Endangered species, Helianthus schweinitzii, reproduction, seed germination, tuberous rhizome

ABSTRACT The federally endangered Schweinitz’s sunflower (Helianthus schweinitzii) is endemic to the Carolina Piedmont. This study investigates the reproductive biology of this sunflower to better understand the two main methods of propagation: sexual reproduction by seed and asexual reproduction by tuberous rhizome. The researchers randomly collected the mature and senescent heads (capitula) and recorded the numbers of filled and unfilled cypselae in the fall of 2012. Analyses of the effect of the use of gibberellic acids (GA) and the use of a mix of charred soil and aboveground organic matter on seed germination were conducted.

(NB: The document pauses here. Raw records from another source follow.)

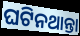
ଘଟିନଥାନ୍ତା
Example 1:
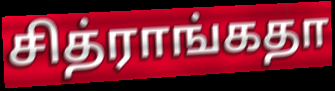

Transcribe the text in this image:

சித்ராங்கதா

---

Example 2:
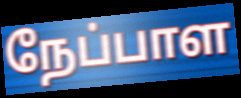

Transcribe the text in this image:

நேப்பாள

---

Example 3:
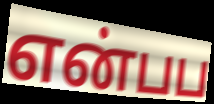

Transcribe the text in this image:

என்பப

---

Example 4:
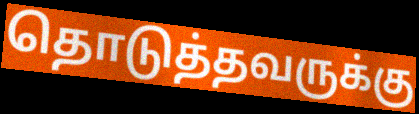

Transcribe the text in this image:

தொடுத்தவருக்கு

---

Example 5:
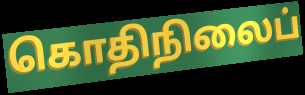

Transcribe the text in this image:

கொதிநிலைப்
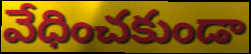
వేధించకుండా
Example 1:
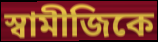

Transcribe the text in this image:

স্বামীজিকে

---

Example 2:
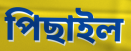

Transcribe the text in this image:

পিছাইল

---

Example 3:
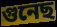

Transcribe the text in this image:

গুনেছ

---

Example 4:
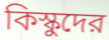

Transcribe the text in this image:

কিস্কুদের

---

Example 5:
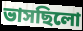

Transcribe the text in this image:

ভাসছিলো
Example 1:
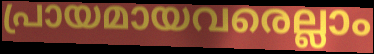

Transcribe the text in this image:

പ്രായമായവരെല്ലാം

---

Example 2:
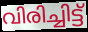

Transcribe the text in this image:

വിരിച്ചിട്ട്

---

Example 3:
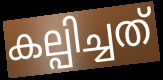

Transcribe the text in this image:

കല്പിച്ചത്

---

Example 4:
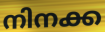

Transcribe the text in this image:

നിനക്ക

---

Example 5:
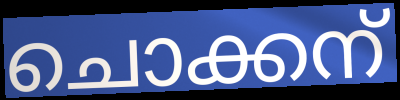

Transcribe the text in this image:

ചൊക്കന്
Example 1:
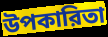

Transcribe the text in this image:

উপকারিতা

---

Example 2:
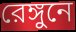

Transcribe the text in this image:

রেঙ্গুনে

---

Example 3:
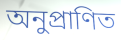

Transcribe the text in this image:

অনুপ্রাণিত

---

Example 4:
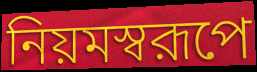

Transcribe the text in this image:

নিয়মস্বরূপে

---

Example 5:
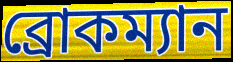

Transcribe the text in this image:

ব্রোকম্যান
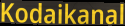
Kodaikanal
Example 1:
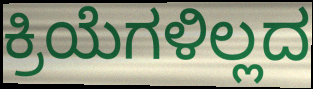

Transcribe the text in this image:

ಕ್ರಿಯೆಗಳಿಲ್ಲದ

The GA treatment at 1,000 mg L1 significantly increased germination. Cypselae planted in a mix of soil and aboveground matter that had been burned for 30 min germinated significantly better compared to a control group. To study asexual reproduction, tuberous rhizomes were collected and the effect of a cold treatment was tested as a second part of this study. No shoots formed on the untreated tuberous rhizomes, whereas 100% of the cold-treated tuberous rhizomes formed new shoots; furthermore, shoot length was significantly greater for rhizomes chilled for 60 d compared to rhizomes chilled for 30 d. Both methods of reproduction are important to consider in efforts to restore this endangered species.